▶ _WHAT IS BEING ASKED_
Write out all the data again, exactly.

Saved entries
Segment Open

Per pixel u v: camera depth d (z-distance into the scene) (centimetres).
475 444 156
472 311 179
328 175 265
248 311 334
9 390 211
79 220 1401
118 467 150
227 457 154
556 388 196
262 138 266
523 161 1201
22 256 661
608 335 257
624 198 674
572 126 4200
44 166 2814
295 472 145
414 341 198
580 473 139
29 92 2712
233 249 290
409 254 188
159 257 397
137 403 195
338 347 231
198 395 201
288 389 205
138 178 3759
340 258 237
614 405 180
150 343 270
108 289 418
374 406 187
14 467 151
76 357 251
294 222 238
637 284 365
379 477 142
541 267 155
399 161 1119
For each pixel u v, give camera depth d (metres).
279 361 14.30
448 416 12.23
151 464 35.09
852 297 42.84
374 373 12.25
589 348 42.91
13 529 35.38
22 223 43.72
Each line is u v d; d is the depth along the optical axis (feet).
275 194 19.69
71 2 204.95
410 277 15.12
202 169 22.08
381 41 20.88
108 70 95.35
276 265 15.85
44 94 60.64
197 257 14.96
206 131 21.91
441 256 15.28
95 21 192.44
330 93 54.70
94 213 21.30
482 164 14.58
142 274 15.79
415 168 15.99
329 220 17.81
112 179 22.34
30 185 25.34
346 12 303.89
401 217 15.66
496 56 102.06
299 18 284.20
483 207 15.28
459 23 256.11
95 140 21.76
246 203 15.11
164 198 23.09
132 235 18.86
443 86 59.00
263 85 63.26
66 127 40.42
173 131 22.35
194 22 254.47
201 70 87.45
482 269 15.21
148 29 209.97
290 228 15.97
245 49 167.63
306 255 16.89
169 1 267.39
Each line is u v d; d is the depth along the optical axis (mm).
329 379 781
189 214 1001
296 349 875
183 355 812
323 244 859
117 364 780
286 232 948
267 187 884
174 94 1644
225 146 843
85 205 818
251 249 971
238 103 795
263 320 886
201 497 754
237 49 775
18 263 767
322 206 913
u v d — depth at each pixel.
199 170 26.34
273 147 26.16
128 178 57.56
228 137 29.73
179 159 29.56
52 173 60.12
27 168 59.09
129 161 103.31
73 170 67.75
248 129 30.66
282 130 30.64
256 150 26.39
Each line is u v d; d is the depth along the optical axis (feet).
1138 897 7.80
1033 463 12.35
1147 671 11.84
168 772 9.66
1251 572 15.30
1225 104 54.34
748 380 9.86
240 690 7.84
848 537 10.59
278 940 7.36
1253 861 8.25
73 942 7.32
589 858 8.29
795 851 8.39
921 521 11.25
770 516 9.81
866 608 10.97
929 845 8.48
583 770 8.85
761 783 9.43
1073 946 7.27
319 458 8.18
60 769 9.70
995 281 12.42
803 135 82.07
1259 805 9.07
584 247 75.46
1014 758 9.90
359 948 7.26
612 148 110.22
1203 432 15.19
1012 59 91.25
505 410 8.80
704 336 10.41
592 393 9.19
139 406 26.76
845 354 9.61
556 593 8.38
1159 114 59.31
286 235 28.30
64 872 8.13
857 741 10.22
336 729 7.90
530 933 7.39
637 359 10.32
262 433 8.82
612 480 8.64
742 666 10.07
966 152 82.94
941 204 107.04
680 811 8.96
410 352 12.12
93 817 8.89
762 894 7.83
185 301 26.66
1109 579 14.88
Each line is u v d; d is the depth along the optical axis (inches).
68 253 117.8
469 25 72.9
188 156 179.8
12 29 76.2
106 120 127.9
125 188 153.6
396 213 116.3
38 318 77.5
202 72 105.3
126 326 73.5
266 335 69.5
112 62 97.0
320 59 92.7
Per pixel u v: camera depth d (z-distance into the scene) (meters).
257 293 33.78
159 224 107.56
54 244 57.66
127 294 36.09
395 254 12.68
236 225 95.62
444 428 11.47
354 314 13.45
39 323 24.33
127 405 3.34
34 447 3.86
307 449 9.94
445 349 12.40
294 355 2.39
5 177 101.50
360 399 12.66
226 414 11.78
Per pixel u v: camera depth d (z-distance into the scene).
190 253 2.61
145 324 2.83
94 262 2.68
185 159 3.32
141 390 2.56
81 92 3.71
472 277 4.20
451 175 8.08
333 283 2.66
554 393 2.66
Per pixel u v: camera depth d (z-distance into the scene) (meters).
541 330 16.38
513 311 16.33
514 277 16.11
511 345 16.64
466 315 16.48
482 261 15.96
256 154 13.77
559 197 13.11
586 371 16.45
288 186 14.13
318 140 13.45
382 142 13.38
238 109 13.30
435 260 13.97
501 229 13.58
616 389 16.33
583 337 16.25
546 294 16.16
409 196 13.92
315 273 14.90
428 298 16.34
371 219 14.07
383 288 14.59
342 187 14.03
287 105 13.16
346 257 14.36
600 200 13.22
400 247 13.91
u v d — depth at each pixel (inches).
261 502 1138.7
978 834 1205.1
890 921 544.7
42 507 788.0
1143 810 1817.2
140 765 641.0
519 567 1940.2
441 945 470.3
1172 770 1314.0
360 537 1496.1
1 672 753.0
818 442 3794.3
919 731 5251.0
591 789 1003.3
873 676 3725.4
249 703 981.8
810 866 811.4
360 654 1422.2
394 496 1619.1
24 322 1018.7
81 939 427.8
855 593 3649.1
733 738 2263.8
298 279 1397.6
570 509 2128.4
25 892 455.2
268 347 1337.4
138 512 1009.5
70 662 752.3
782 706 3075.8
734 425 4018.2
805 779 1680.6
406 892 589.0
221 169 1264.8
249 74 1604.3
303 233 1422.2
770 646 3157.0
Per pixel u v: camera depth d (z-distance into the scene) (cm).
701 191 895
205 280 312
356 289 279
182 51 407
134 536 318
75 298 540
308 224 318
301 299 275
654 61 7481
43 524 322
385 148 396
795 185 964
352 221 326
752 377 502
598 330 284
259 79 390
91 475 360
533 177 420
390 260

Segment Closed

▶ _ANSWER SPACE_
Per pixel u v: camera depth d (z-distance into the scene) (centimetres).
475 444 156
472 311 179
328 175 265
248 311 334
9 390 211
79 220 1401
118 467 150
227 457 154
556 388 196
262 138 266
523 161 1201
22 256 661
608 335 257
624 198 674
572 126 4200
44 166 2814
295 472 145
414 341 198
580 473 139
29 92 2712
233 249 290
409 254 188
159 257 397
137 403 195
338 347 231
198 395 201
288 389 205
138 178 3759
340 258 237
614 405 180
150 343 270
108 289 418
374 406 187
14 467 151
76 357 251
294 222 238
637 284 365
379 477 142
541 267 155
399 161 1119
For each pixel u v, give camera depth d (metres).
279 361 14.30
448 416 12.23
151 464 35.09
852 297 42.84
374 373 12.25
589 348 42.91
13 529 35.38
22 223 43.72
Each line is u v d; d is the depth along the optical axis (feet).
275 194 19.69
71 2 204.95
410 277 15.12
202 169 22.08
381 41 20.88
108 70 95.35
276 265 15.85
44 94 60.64
197 257 14.96
206 131 21.91
441 256 15.28
95 21 192.44
330 93 54.70
94 213 21.30
482 164 14.58
142 274 15.79
415 168 15.99
329 220 17.81
112 179 22.34
30 185 25.34
346 12 303.89
401 217 15.66
496 56 102.06
299 18 284.20
483 207 15.28
459 23 256.11
95 140 21.76
246 203 15.11
164 198 23.09
132 235 18.86
443 86 59.00
263 85 63.26
66 127 40.42
173 131 22.35
194 22 254.47
201 70 87.45
482 269 15.21
148 29 209.97
290 228 15.97
245 49 167.63
306 255 16.89
169 1 267.39
Each line is u v d; d is the depth along the optical axis (mm).
329 379 781
189 214 1001
296 349 875
183 355 812
323 244 859
117 364 780
286 232 948
267 187 884
174 94 1644
225 146 843
85 205 818
251 249 971
238 103 795
263 320 886
201 497 754
237 49 775
18 263 767
322 206 913
u v d — depth at each pixel.
199 170 26.34
273 147 26.16
128 178 57.56
228 137 29.73
179 159 29.56
52 173 60.12
27 168 59.09
129 161 103.31
73 170 67.75
248 129 30.66
282 130 30.64
256 150 26.39
Each line is u v d; d is the depth along the optical axis (feet).
1138 897 7.80
1033 463 12.35
1147 671 11.84
168 772 9.66
1251 572 15.30
1225 104 54.34
748 380 9.86
240 690 7.84
848 537 10.59
278 940 7.36
1253 861 8.25
73 942 7.32
589 858 8.29
795 851 8.39
921 521 11.25
770 516 9.81
866 608 10.97
929 845 8.48
583 770 8.85
761 783 9.43
1073 946 7.27
319 458 8.18
60 769 9.70
995 281 12.42
803 135 82.07
1259 805 9.07
584 247 75.46
1014 758 9.90
359 948 7.26
612 148 110.22
1203 432 15.19
1012 59 91.25
505 410 8.80
704 336 10.41
592 393 9.19
139 406 26.76
845 354 9.61
556 593 8.38
1159 114 59.31
286 235 28.30
64 872 8.13
857 741 10.22
336 729 7.90
530 933 7.39
637 359 10.32
262 433 8.82
612 480 8.64
742 666 10.07
966 152 82.94
941 204 107.04
680 811 8.96
410 352 12.12
93 817 8.89
762 894 7.83
185 301 26.66
1109 579 14.88
Each line is u v d; d is the depth along the optical axis (inches).
68 253 117.8
469 25 72.9
188 156 179.8
12 29 76.2
106 120 127.9
125 188 153.6
396 213 116.3
38 318 77.5
202 72 105.3
126 326 73.5
266 335 69.5
112 62 97.0
320 59 92.7
Per pixel u v: camera depth d (z-distance into the scene) (meters).
257 293 33.78
159 224 107.56
54 244 57.66
127 294 36.09
395 254 12.68
236 225 95.62
444 428 11.47
354 314 13.45
39 323 24.33
127 405 3.34
34 447 3.86
307 449 9.94
445 349 12.40
294 355 2.39
5 177 101.50
360 399 12.66
226 414 11.78
Per pixel u v: camera depth d (z-distance into the scene).
190 253 2.61
145 324 2.83
94 262 2.68
185 159 3.32
141 390 2.56
81 92 3.71
472 277 4.20
451 175 8.08
333 283 2.66
554 393 2.66
Per pixel u v: camera depth d (z-distance into the scene) (meters).
541 330 16.38
513 311 16.33
514 277 16.11
511 345 16.64
466 315 16.48
482 261 15.96
256 154 13.77
559 197 13.11
586 371 16.45
288 186 14.13
318 140 13.45
382 142 13.38
238 109 13.30
435 260 13.97
501 229 13.58
616 389 16.33
583 337 16.25
546 294 16.16
409 196 13.92
315 273 14.90
428 298 16.34
371 219 14.07
383 288 14.59
342 187 14.03
287 105 13.16
346 257 14.36
600 200 13.22
400 247 13.91
u v d — depth at each pixel (inches).
261 502 1138.7
978 834 1205.1
890 921 544.7
42 507 788.0
1143 810 1817.2
140 765 641.0
519 567 1940.2
441 945 470.3
1172 770 1314.0
360 537 1496.1
1 672 753.0
818 442 3794.3
919 731 5251.0
591 789 1003.3
873 676 3725.4
249 703 981.8
810 866 811.4
360 654 1422.2
394 496 1619.1
24 322 1018.7
81 939 427.8
855 593 3649.1
733 738 2263.8
298 279 1397.6
570 509 2128.4
25 892 455.2
268 347 1337.4
138 512 1009.5
70 662 752.3
782 706 3075.8
734 425 4018.2
805 779 1680.6
406 892 589.0
221 169 1264.8
249 74 1604.3
303 233 1422.2
770 646 3157.0
Per pixel u v: camera depth d (z-distance into the scene) (cm).
701 191 895
205 280 312
356 289 279
182 51 407
134 536 318
75 298 540
308 224 318
301 299 275
654 61 7481
43 524 322
385 148 396
795 185 964
352 221 326
752 377 502
598 330 284
259 79 390
91 475 360
533 177 420
390 260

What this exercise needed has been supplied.